■ **Teks Bacaan**
▬▬▬▬▬▬▬▬▬▬
Militer Myanmar Serang Sebuah Desa, Delapan Warga Sipil Tewas
Junta militer juga membubarkan 40 partai politik oposisi.
NAYPYITAW, SATUHARAPAN.COM-Serangan udara oleh militer Myanmar di sebuah desa di barat laut negara itu pada hari Kamis (30/3) menewaskan sedikitnya delapan warga sipil, termasuk dua anak, menurut anggota kelompok etnis minoritas pemberontak dan laporan media independen.
Serangan di desa Khuafo, tepat di utara Thantlang, kota besar di negara bagian Chin dekat perbatasan India, juga melukai 20 orang, kata mereka. Itu terjadi tiga hari setelah Jenderal Senior Min Aung Hlaing, kepala dewan militer yang berkuasa di Myanmar, mengatakan dalam pidato untuk Hari Angkatan Bersenjata bahwa militer perlu mengambil tindakan tegas terhadap pasukan yang menantang kekuasaannya.
Media online independen negara itu melaporkan pemboman udara tersebut, tetapi tidak ada laporan segera tentang hal itu di media yang dikontrol negara.
Myanmar berada dalam kekacauan sejak militer menggulingkan pemerintahan terpilih pemimpin sipil Aung San Suu Kyi pada Februari 2021, yang memicu penentangan rakyat yang meluas. Setelah demonstrasi damai dipadamkan dengan kekuatan yang mematikan, banyak penentang kekuasaan militer mengangkat senjata, dan sebagian besar negara sekarang terlibat dalam konflik.
▬▬▬▬▬▬▬▬▬▬
■ **Yang Perlu Dikerjakan**
Menurut teks bacaan tentang serangan militer Myanmar, berapa orang yang terluka dalam serangan di desa Khuafo?

■ **Petikan Baris**
▬▬▬▬▬▬▬▬▬▬
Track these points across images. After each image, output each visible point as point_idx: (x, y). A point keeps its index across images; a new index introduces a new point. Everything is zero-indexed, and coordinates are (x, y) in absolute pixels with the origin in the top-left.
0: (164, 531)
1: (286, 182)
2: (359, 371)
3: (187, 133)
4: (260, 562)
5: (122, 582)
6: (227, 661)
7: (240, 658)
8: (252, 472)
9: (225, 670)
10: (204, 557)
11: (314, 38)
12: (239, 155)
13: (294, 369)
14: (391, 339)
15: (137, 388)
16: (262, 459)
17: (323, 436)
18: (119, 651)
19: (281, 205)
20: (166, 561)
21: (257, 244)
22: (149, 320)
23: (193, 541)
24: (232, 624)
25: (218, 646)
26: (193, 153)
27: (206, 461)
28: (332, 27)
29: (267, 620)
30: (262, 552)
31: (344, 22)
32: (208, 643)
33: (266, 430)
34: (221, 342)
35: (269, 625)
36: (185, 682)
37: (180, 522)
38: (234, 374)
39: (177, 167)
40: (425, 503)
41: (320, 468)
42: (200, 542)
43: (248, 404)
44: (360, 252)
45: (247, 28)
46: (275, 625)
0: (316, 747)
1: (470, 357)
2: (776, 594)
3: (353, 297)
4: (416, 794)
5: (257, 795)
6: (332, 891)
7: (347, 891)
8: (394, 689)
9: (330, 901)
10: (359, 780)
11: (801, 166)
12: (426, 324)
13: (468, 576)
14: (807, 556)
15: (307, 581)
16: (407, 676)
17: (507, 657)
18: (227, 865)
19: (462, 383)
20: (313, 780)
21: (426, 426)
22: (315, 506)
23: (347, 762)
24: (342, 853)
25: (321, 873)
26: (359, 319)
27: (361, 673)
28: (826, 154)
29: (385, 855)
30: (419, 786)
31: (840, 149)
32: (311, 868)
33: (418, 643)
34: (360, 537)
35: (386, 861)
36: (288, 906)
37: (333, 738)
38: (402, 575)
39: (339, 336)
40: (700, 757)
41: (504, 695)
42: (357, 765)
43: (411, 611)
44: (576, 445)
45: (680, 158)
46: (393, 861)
▬▬▬▬▬▬▬▬▬▬
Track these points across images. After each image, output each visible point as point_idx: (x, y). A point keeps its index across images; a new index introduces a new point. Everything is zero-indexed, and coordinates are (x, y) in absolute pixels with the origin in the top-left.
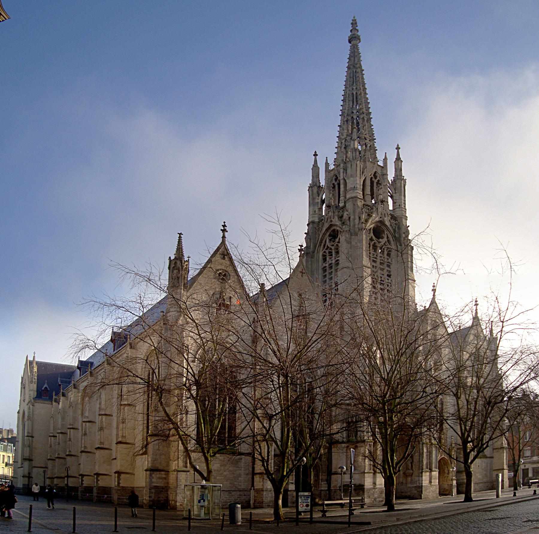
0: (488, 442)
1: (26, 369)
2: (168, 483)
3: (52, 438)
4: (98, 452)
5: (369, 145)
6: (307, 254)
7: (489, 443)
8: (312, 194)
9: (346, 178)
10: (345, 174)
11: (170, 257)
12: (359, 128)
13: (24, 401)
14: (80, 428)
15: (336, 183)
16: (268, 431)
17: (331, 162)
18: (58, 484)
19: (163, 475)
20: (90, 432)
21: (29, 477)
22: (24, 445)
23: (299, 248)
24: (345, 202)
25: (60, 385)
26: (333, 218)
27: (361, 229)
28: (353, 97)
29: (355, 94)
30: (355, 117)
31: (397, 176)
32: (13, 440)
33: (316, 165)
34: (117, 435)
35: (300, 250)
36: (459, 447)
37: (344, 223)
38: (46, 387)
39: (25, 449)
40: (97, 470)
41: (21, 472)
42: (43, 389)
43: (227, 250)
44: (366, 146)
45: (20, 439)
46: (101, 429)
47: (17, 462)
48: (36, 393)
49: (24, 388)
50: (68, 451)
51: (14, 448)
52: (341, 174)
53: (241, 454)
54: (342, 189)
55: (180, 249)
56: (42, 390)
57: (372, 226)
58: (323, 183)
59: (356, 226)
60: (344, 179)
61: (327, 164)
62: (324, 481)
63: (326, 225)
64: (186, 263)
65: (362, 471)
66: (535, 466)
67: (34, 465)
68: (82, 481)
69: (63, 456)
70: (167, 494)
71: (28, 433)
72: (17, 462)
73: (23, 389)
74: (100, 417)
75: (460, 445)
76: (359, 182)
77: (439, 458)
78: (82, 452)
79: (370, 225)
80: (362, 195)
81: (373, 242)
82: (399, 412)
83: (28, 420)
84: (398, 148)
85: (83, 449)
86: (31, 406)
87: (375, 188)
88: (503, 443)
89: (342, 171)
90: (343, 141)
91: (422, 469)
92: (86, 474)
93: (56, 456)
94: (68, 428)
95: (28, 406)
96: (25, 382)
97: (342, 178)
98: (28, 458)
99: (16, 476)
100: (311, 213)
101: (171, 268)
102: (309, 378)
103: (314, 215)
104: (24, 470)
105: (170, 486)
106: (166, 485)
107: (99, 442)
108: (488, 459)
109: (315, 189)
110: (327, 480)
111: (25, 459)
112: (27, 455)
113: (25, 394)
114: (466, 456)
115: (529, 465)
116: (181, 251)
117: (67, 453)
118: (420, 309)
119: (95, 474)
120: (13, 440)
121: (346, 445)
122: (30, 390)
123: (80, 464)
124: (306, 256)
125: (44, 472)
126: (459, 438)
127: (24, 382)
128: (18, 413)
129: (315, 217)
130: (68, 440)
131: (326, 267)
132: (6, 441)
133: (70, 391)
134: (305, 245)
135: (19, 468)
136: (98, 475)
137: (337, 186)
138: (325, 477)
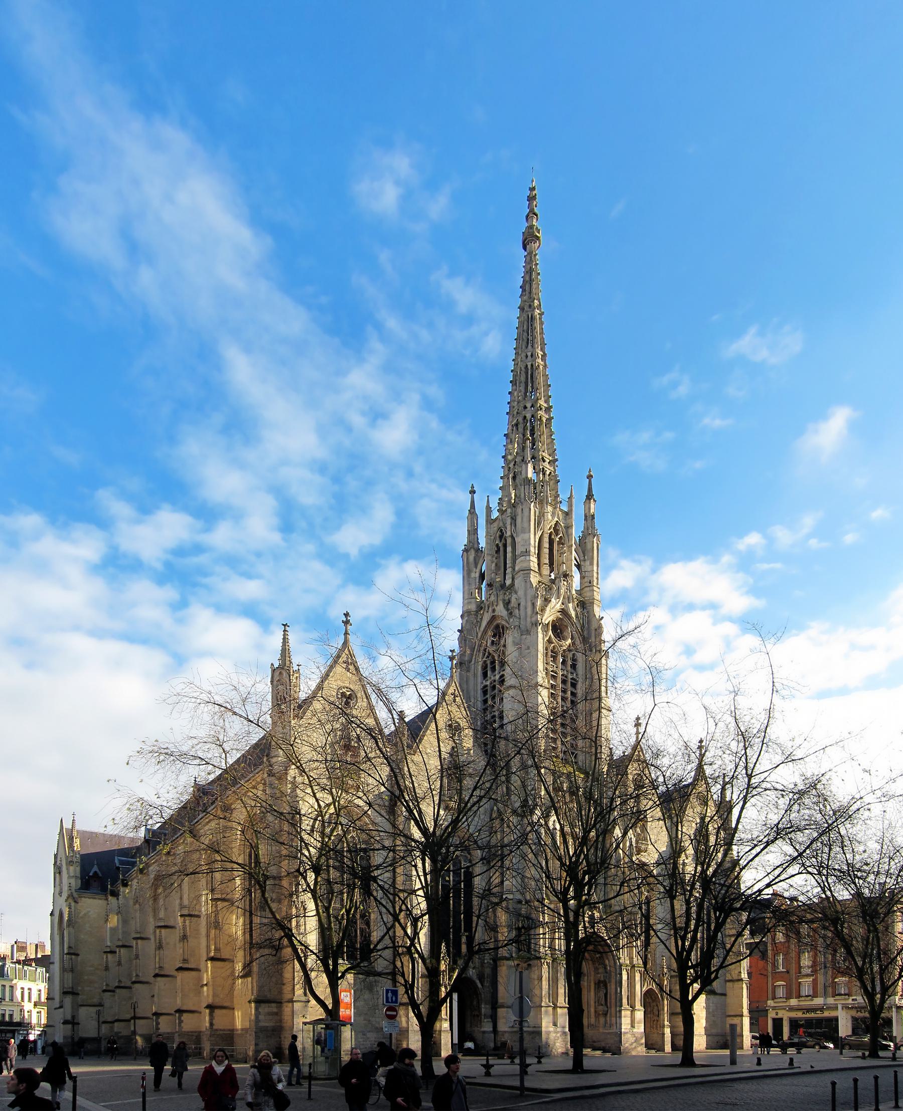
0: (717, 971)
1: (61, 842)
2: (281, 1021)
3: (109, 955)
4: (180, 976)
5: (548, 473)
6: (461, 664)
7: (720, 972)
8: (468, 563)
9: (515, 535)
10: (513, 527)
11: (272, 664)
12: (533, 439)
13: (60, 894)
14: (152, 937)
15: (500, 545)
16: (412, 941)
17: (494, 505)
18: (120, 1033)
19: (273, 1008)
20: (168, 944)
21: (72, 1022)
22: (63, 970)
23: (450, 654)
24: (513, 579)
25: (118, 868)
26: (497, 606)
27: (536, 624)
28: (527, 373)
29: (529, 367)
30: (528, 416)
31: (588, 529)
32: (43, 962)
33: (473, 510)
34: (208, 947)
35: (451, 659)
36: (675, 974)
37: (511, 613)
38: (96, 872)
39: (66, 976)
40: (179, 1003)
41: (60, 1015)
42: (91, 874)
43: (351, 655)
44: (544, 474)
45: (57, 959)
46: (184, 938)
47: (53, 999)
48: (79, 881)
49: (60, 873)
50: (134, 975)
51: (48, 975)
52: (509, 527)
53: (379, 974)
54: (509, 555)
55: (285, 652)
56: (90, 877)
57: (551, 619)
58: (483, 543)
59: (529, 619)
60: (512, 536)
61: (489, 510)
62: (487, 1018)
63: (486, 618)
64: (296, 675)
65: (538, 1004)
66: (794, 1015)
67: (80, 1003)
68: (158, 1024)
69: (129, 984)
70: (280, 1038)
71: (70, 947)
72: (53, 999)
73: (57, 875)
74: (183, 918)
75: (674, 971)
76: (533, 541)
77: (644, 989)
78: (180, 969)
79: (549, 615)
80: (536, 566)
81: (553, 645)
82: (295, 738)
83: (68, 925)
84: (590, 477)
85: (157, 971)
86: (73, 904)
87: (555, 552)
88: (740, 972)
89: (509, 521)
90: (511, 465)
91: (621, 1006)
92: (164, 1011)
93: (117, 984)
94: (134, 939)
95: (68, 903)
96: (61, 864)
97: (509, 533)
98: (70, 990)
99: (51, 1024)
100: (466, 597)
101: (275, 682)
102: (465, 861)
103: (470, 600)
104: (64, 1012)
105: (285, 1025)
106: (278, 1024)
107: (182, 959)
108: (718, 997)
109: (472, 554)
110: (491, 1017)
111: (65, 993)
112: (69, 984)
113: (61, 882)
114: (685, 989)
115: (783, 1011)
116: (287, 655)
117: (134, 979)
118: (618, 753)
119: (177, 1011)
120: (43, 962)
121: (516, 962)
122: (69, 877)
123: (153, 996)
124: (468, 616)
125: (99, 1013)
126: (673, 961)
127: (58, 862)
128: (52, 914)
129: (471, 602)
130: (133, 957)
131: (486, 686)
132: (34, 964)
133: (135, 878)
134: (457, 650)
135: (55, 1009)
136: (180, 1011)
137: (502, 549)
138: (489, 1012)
▬▬▬▬▬▬▬▬▬▬
■ **Keluaran Lengkap**
Serangan di desa Khuafo melukai 20 orang.